Seminar: Eric Kim on Psychological well-being and physical health in the context of our aging society

Thursday, October 21, 2021

Please join us! Our seminars take place via Zoom and registration is required at the link below. To see the entire series, please click here.  For more information, please contact Caitlin Hawke at [email protected].

Psychological well-being and physical health in the context of our aging society
Eric S. Kim, PhD

Assistant Professor and Michael Smith Foundation for Health Research Scholar
University of British Columbia 


About Eric Kim's seminar: As our society ages rapidly, citizens, researchers, and policy-maker’s alike are seeking ways to help our population age well.
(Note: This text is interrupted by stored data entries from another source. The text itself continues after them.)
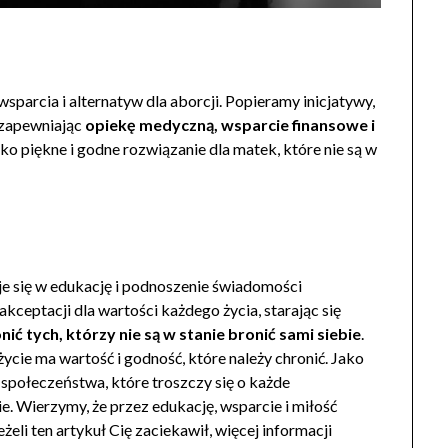
sparcia i alternatyw dla aborcji. Popieramy inicjatywy,
 zapewniając
opiekę medyczną, wsparcie finansowe i
o piękne i godne rozwiązanie dla matek, które nie są w
uje się w edukację i podnoszenie świadomości
kceptacji dla wartości każdego życia, starając się
nić tych, którzy nie są w stanie bronić sami siebie
.
ycie ma wartość i godność, które należy chronić. Jako
społeczeństwa, które troszczy się o każde
e. Wierzymy, że przez edukację, wsparcie i miłość
eli ten artykuł Cię zaciekawił, więcej informacji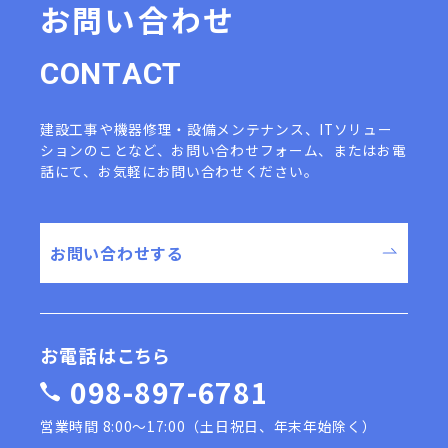
お問い合わせ
C
O
N
T
A
C
T
建設工事や機器修理・設備メンテナンス、ITソリュー
ションのことなど、
お問い合わせフォーム、またはお電
話にて、お気軽にお問い合わせください。
お問い合わせする
お電話はこちら
098-897-6781
営業時間 8:00〜17:00（土日祝日、年末年始除く）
Most biomedical, psychological, and public health efforts have focused on reducing harmful risk factors, and this approach has contributed greatly to prevention and treatment programs. However, expanding the focus to include upstream dimensions of psychological well-being (e.g., sense of purpose in life) may help inform the comprehensive, multidisciplinary, and multi-level response efforts needed to maximize healthy aging. Mounting evidence links different dimensions of psychological well-being with reduced risk of chronic diseases, yet, the underlying biobehavioral mechanisms are unclear. Without this understanding, a promising avenue of intervention cannot progress because we are unable to establish a causal role, or understand how intervening on psychological well-being might alter mechanistic pathways and physical health outcomes. In this talk, Eric Kim will describe a theoretical model for how psychological well-being may influence our physical health. He will discuss results from a series of studies evaluating associations between psychological well-being and chronic conditions, and mechanistic biobehavioral processes underlying these associations. Ultimately, Dr. Kim's work aims to move the field forward by providing new directions for building a science of resilience and providing new targets for multi-level preventive and therapeutic interventions.